Question

Compute the bulk modulus of water from the following data: Initial volume = 100.0 litre, Pressure increase = 100.0 atm ($1atm=1.013\times {10}^{5}Pa$), Final volume = 100.5 litre. Compare the bulk modulus of water with that of air (at constant temperature).

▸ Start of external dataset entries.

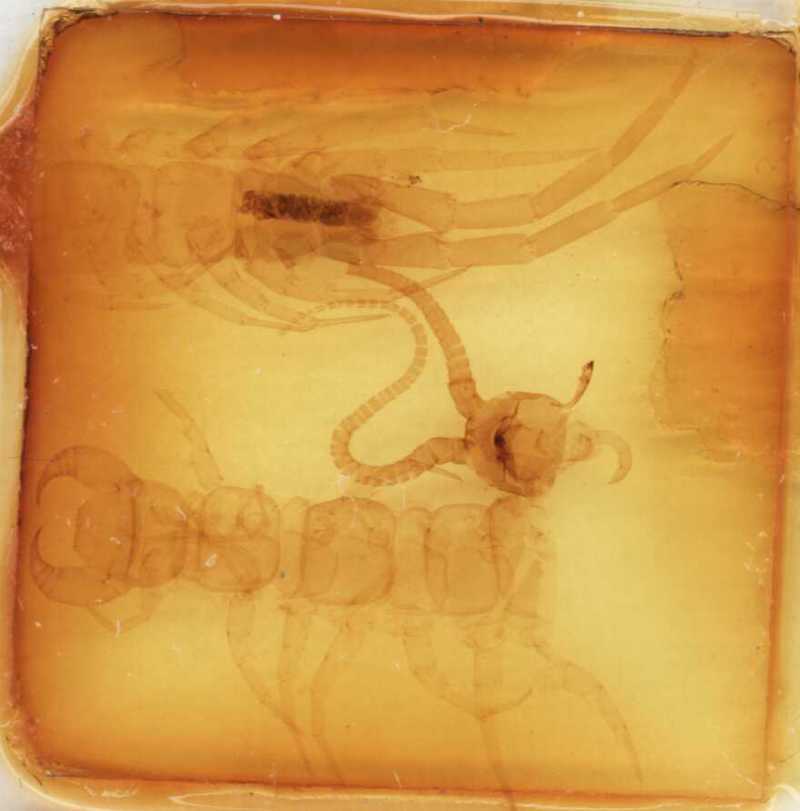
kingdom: Animalia
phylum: Arthropoda
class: Chilopoda
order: Lithobiomorpha
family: Lithobiidae
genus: Polybothrus
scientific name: Polybothrus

Explain in simple terms why the ratio is so large.

Answer 1

Initial volume, $V_1=100.0l=100.0\times {10}^{-3}$ $m^3$
Final volume, $V_2=100.5l=100.5\times {10}^{-3}$ $m^3$
Increase in volume, $V=V_2-V_1=0.5\times {10}^{-3}$ $m^3$
Increase in pressure, $p=100.0atm=100\times 1.013\times {10}^5$ Pa
Bulk modulus = $p/\left(\Delta V/V_1\right)=p{V}_1/\Delta V$
= $100\times 1.013\times {10}^5\times 100\times {10}^{-3}/(0.5\times {10}^{-3}$ )
= $2.026\times {10}^9$ Pa
Bulk modulus of air = $1\times {10}^5$ Pa
Bulk modulus of water / Bulk modulus of air = $2.026\times {10}^9/(1\times {10}^5)=2.026\times {10}^4$
This ratio is very high because air is much more compressible than water.